Monday, March 19, 2012

Dor no coração

Moro num andar alto. De minha janela posso ver vários telhados e é num desses telhados, de um prédio não tão alto quanto o meu  (mas que deve de ter uns 12 andares) que desde sexta feira estou sendo sistematicamente torturada por alguns trabalhadores que se movimentam sem nenhum tipo de equipamento de segurança. Na primeira tarde, um cara, solitário, se debruçava para chamar um outro, que nunca lhe respondeu. Pelo que posso ver, os homens no telhado são jovens, entre 20 e poucos e 30 e poucos anos. Têm uma vida inteira pela frente. Mas são completamente indiferentes a isso. O solitário andarilho do telhado da semana passada hoje tem um companheiro nas suas lides. Agora há pouco, os dois se movimentavam no parapeito, andando de um lado para o outro, sem nenhuma corda, cinto ou rede de segurança.

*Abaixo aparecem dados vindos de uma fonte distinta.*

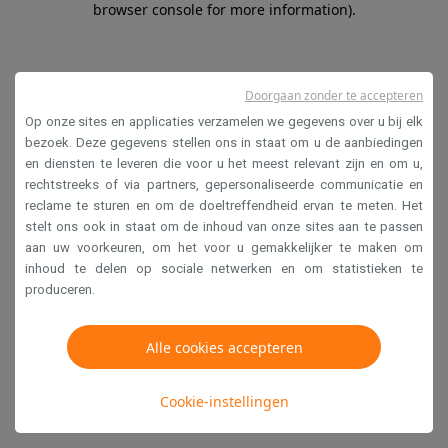
browser console for more information)
.
Doorgaan zonder te accepteren
Op onze sites en applicaties verzamelen we gegevens over u bij elk
bezoek. Deze gegevens stellen ons in staat om u de aanbiedingen
en diensten te leveren die voor u het meest relevant zijn en om u,
rechtstreeks of via partners, gepersonaliseerde communicatie en
reclame te sturen en om de doeltreffendheid ervan te meten. Het
stelt ons ook in staat om de inhoud van onze sites aan te passen
aan uw voorkeuren, om het voor u gemakkelijker te maken om
inhoud te delen op sociale netwerken en om statistieken te
produceren.
Alle cookies accepteren
Cookie-instellingen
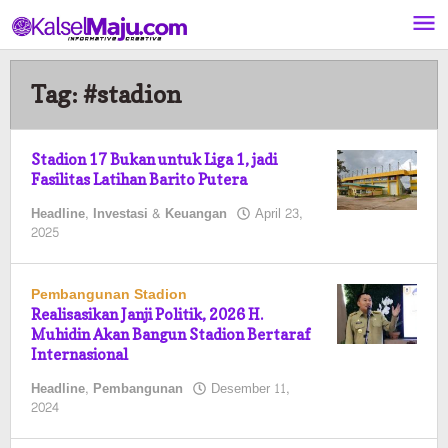
Lewati
ke
konten
Tag:
#stadion
Stadion 17 Bukan untuk Liga 1, jadi
Fasilitas Latihan Barito Putera
Headline
,
Investasi & Keuangan
April 23,
oleh
2025
Kalselmaju
Pimred
Pembangunan Stadion
Realisasikan Janji Politik, 2026 H.
Muhidin Akan Bangun Stadion Bertaraf
Internasional
Headline
,
Pembangunan
Desember 11,
oleh
2024
Kalselmaju
Pimred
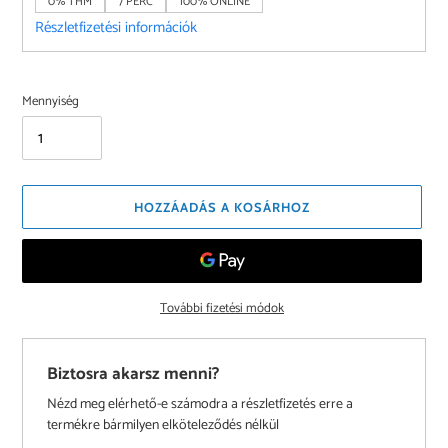
0% THM
7 PERC
100% ONLINE
Részletfizetési információk
Mennyiség
HOZZÁADÁS A KOSÁRHOZ
További fizetési módok
Biztosra akarsz menni?
Nézd meg elérhető-e számodra a részletfizetés erre a
termékre bármilyen elköteleződés nélkül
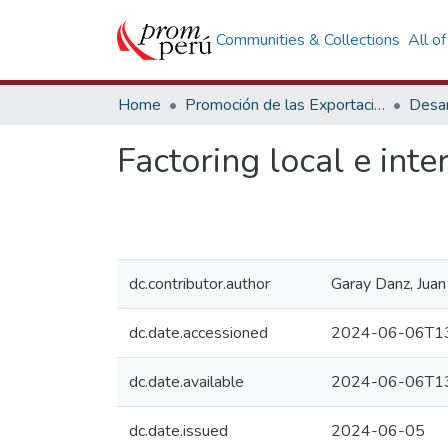
Communities & Collections
All o
Home
Promoción de las Exportaciones
Desar
Factoring local e inte
dc.contributor.author
Garay Danz, Juan
dc.date.accessioned
2024-06-06T13
dc.date.available
2024-06-06T13
dc.date.issued
2024-06-05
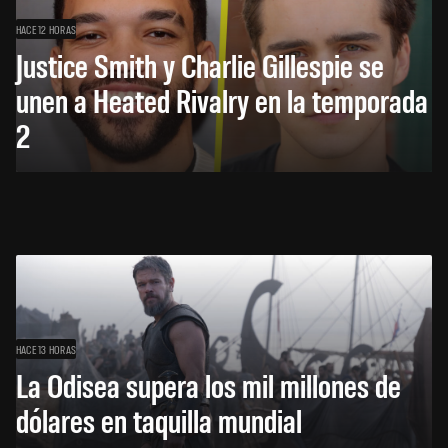
HACE 12 HORAS
Justice Smith y Charlie Gillespie se
unen a Heated Rivalry en la temporada
2
HACE 13 HORAS
La Odisea supera los mil millones de
dólares en taquilla mundial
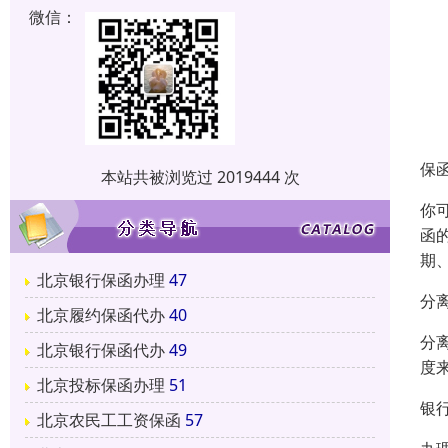
微信：
保
本站共被浏览过 2019444 次
你
函
期
北京银行保函办理
47
分
北京履约保函代办
40
分
北京银行保函代办
49
度
北京投标保函办理
51
银
北京农民工工资保函
57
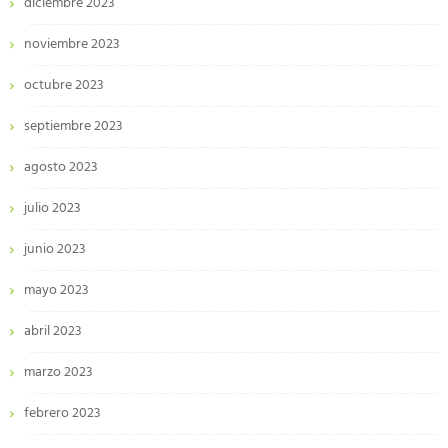
diciembre 2023
noviembre 2023
octubre 2023
septiembre 2023
agosto 2023
julio 2023
junio 2023
mayo 2023
abril 2023
marzo 2023
febrero 2023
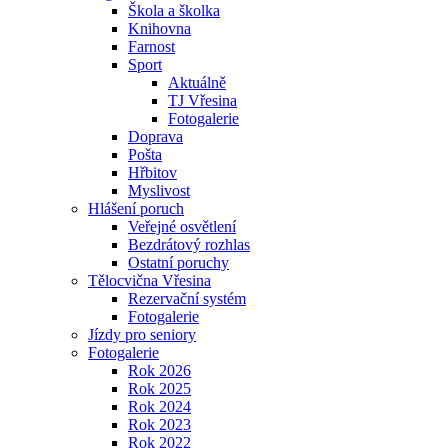
Škola a školka
Knihovna
Farnost
Sport
Aktuálně
TJ Vřesina
Fotogalerie
Doprava
Pošta
Hřbitov
Myslivost
Hlášení poruch
Veřejné osvětlení
Bezdrátový rozhlas
Ostatní poruchy
Tělocvična Vřesina
Rezervační systém
Fotogalerie
Jízdy pro seniory
Fotogalerie
Rok 2026
Rok 2025
Rok 2024
Rok 2023
Rok 2022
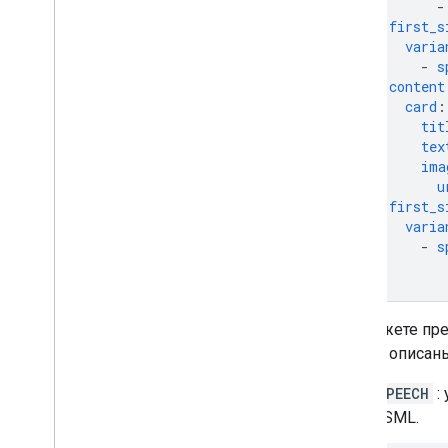
-
first_s
varia
-
s
content
card
:
tit
tex
ima
u
-
first_s
varia
-
s
Вы можете пре
списке описан
SPEECH
:
SSML.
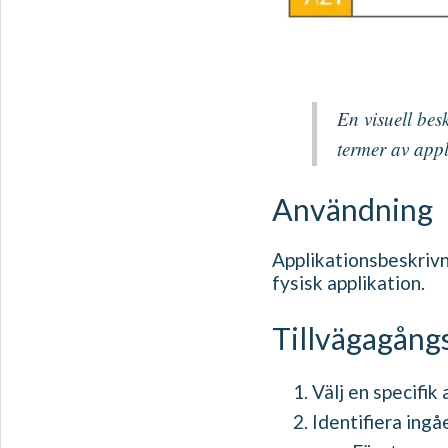
En visuell bes
termer av appl
Användning
Applikationsbeskrivn
fysisk applikation.
Tillvägagång
Välj en specifik 
Identifiera ing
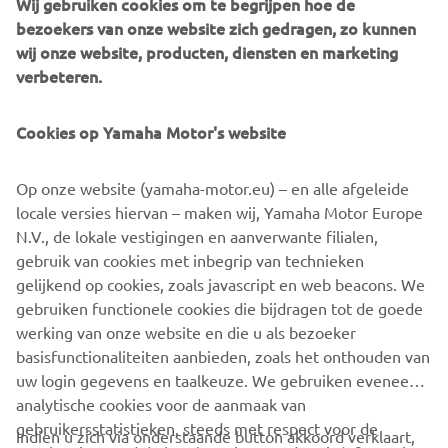
Wij gebruiken cookies om te begrijpen hoe de
bezoekers van onze website zich gedragen, zo kunnen
wij onze website, producten, diensten en marketing
verbeteren.
Cookies op Yamaha Motor's website
Op onze website (yamaha-motor.eu) – en alle afgeleide
locale versies hiervan – maken wij, Yamaha Motor Europe
N.V., de lokale vestigingen en aanverwante filialen,
gebruik van cookies met inbegrip van technieken
gelijkend op cookies, zoals javascript en web beacons. We
gebruiken functionele cookies die bijdragen tot de goede
ONTDEK MEER
werking van onze website en die u als bezoeker
basisfunctionaliteiten aanbieden, zoals het onthouden van
uw login gegevens en taalkeuze. We gebruiken eveneens
analytische cookies voor de aanmaak van
gebruikersstatistieken, steeds met respect voor de
Indien u zich via onderstaande button akkoord verklaart,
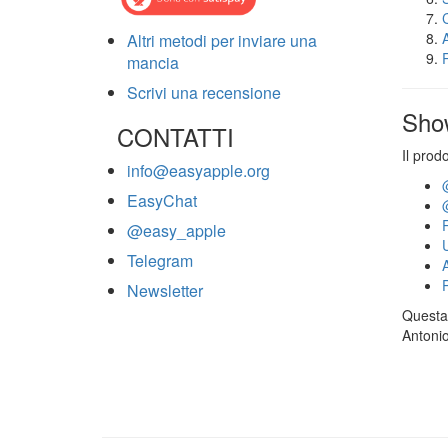
Altri metodi per inviare una
mancia
Scrivi una recensione
Sho
CONTATTI
Il prod
info@easyapple.org
EasyChat
@easy_apple
Telegram
Newsletter
Questa 
Antonio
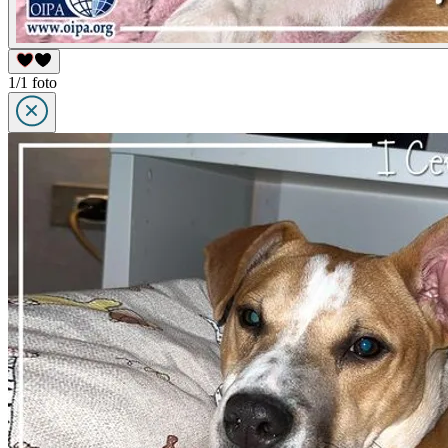
1/1 foto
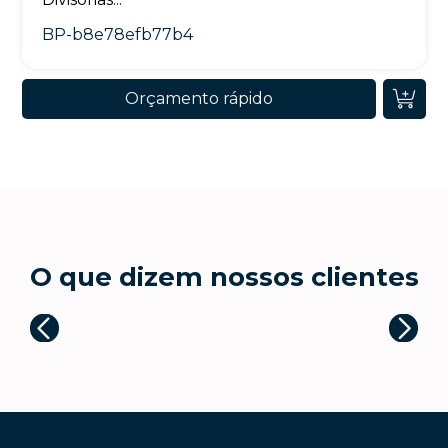
BP-b8e78efb77b4
Orçamento rápido
O que dizem nossos clientes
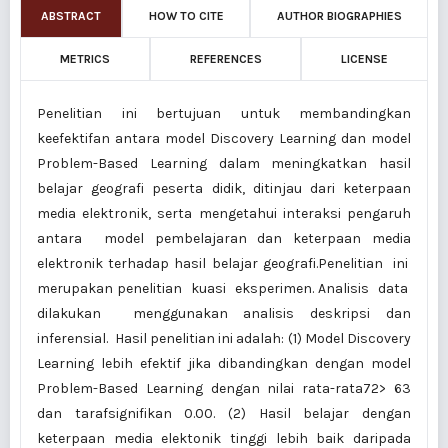
ABSTRACT
HOW TO CITE
AUTHOR BIOGRAPHIES
METRICS
REFERENCES
LICENSE
Penelitian ini bertujuan untuk membandingkan
keefektifan antara model Discovery Learning dan model
Problem-Based Learning dalam meningkatkan hasil
belajar geografi peserta didik, ditinjau dari keterpaan
media elektronik, serta mengetahui interaksi pengaruh
antara model pembelajaran dan keterpaan media
elektronik terhadap hasil belajar geografi.Penelitian ini
merupakan penelitian kuasi eksperimen. Analisis data
dilakukan menggunakan analisis deskripsi dan
inferensial. Hasil penelitian ini adalah: (1) Model Discovery
Learning lebih efektif jika dibandingkan dengan model
Problem-Based Learning dengan nilai rata-rata72> 63
dan tarafsignifikan 0.00. (2) Hasil belajar dengan
keterpaan media elektonik tinggi lebih baik daripada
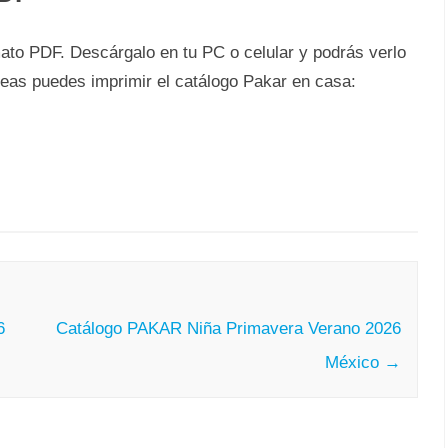
mato PDF. Descárgalo en tu PC o celular y podrás verlo
seas puedes imprimir el catálogo Pakar en casa:
6
Catálogo PAKAR Niña Primavera Verano 2026
México
→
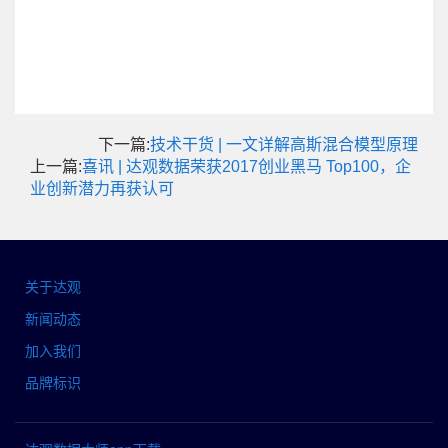
下一篇:
技术干货 | 一文详解高斯混合模型原理
上一篇:
喜讯 | 达观数据荣获2017创业黑马 Top100，企
业创新潜力再获认可
关于达观
新闻动态
加入我们
品牌标识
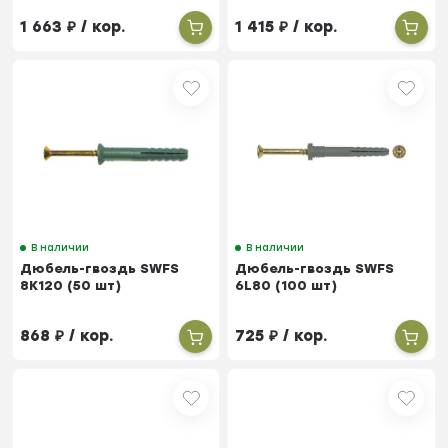
1 663
₽
/ кор.
1 415
₽
/ кор.
В наличии
В наличии
Дюбель-гвоздь SWFS
Дюбель-гвоздь SWFS
8K120 (50 шт)
6L80 (100 шт)
868
₽
/ кор.
725
₽
/ кор.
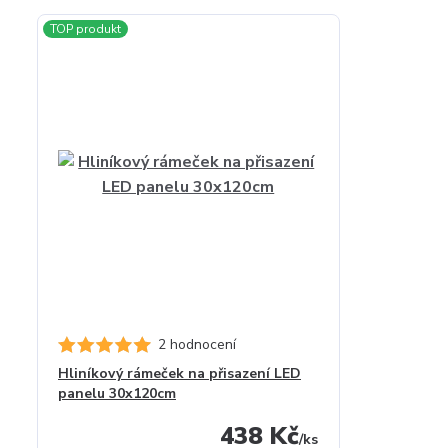
TOP produkt
2 hodnocení
Hliníkový rámeček na přisazení LED
panelu 30x120cm
438 Kč
/
ks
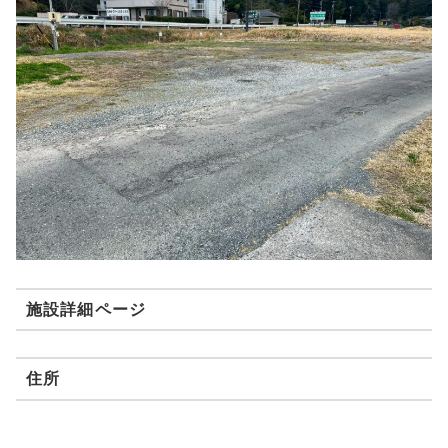
施設詳細ページ
住所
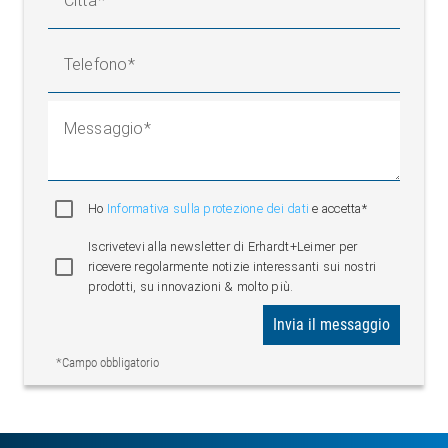
Città
Telefono
Messaggio
Ho
Informativa sulla protezione dei dati
e accetta*
Iscrivetevi alla newsletter di Erhardt+Leimer per
ricevere regolarmente notizie interessanti sui nostri
prodotti, su innovazioni & molto più.
Invia il messaggio
*Campo obbligatorio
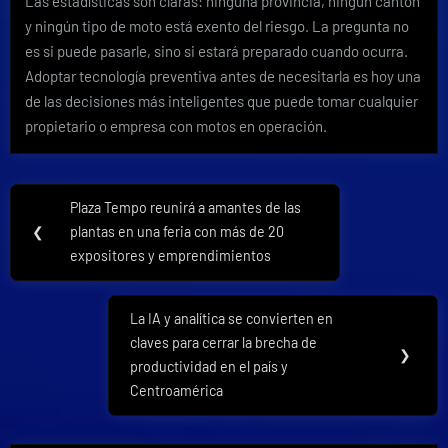
Las estadísticas son claras: ninguna provincia, ningún cantón
y ningún tipo de moto está exento del riesgo. La pregunta no
es si puede pasarle, sino si estará preparado cuando ocurra.
Adoptar tecnología preventiva antes de necesitarla es hoy una
de las decisiones más inteligentes que puede tomar cualquier
propietario o empresa con motos en operación.
Navegación
Plaza Tempo reunirá a amantes de las
Previous
de
❮
plantas en una feria con más de 20
Post:
expositores y emprendimientos
entradas
La IA y analítica se convierten en
Next
claves para cerrar la brecha de
Post:
❯
productividad en el país y
Centroamérica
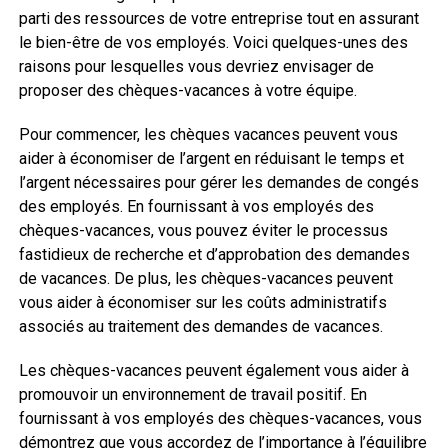
parti des ressources de votre entreprise tout en assurant
le bien-être de vos employés. Voici quelques-unes des
raisons pour lesquelles vous devriez envisager de
proposer des chèques-vacances à votre équipe.
Pour commencer, les chèques vacances peuvent vous
aider à économiser de l’argent en réduisant le temps et
l’argent nécessaires pour gérer les demandes de congés
des employés. En fournissant à vos employés des
chèques-vacances, vous pouvez éviter le processus
fastidieux de recherche et d’approbation des demandes
de vacances. De plus, les chèques-vacances peuvent
vous aider à économiser sur les coûts administratifs
associés au traitement des demandes de vacances.
Les chèques-vacances peuvent également vous aider à
promouvoir un environnement de travail positif. En
fournissant à vos employés des chèques-vacances, vous
démontrez que vous accordez de l’importance à l’équilibre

Na sexta feira, a cada chamado, meu coração se encolhia todo e doía, apavorado. Tinha vontade de gritar para ele tomar cuidado, mas estava com medo que o meu grito o assustasse e ele despencasse lá embaixo. Vesti-me e fui para a rua. Sábado e domingo eles não trabalharam, mas hoje lá estão eles. Não sei o que faça. Vou sair de novo, e pedir ao meu porteiro que avise o síndico do prédio ao lado. Ficar aqui em casa vendo esses dois desafiando a sorte faz meu coração doer. Literalmente.
Só mais uma coisa:
Hoje fui ao centro da cidade e ao saltar do ônibus, em frente ao Fórum, me vi arrastada por uma multidão que ia em direção à Igreja de São José. Hoje é dia de São José, e eu coloco aqui meu salve a todos os pais de família. Um santo simpático, o pobre carpinteiro, que acolheu a jovem grávida e, devotado, criou seu filho da melhor maneira possível. O que me deixou contente foi ver aquela simples crença popular, uma devoção feita de flores e santinhos, de idas à Igreja e portas abertas, acolhendo a todos. Hoje, que lastimo ver as Igrejas se cercando de grades, de portas semicerradas, horários restritos, ver aquela festa me deixou alegre, com vontade de participar e de rezar um tantinho. Rezo em público pelos pais de família que me fazem tanta falta, e desejo que meus filhos possam amparar e orientar suas famílias com carinho e compreensão. Ofereço-lhe uma flor, metafórica que seja, acendo-lhe uma vela, virtualmente, e relembro, com saudade, o colo que me falta, o olhar de aprovação, o semblante severo que vigiava meus caminhos, para que eu não me desviasse. Agora sigo por minha conta. E pensar nisso me provoca mais dor no coração. Literalmente.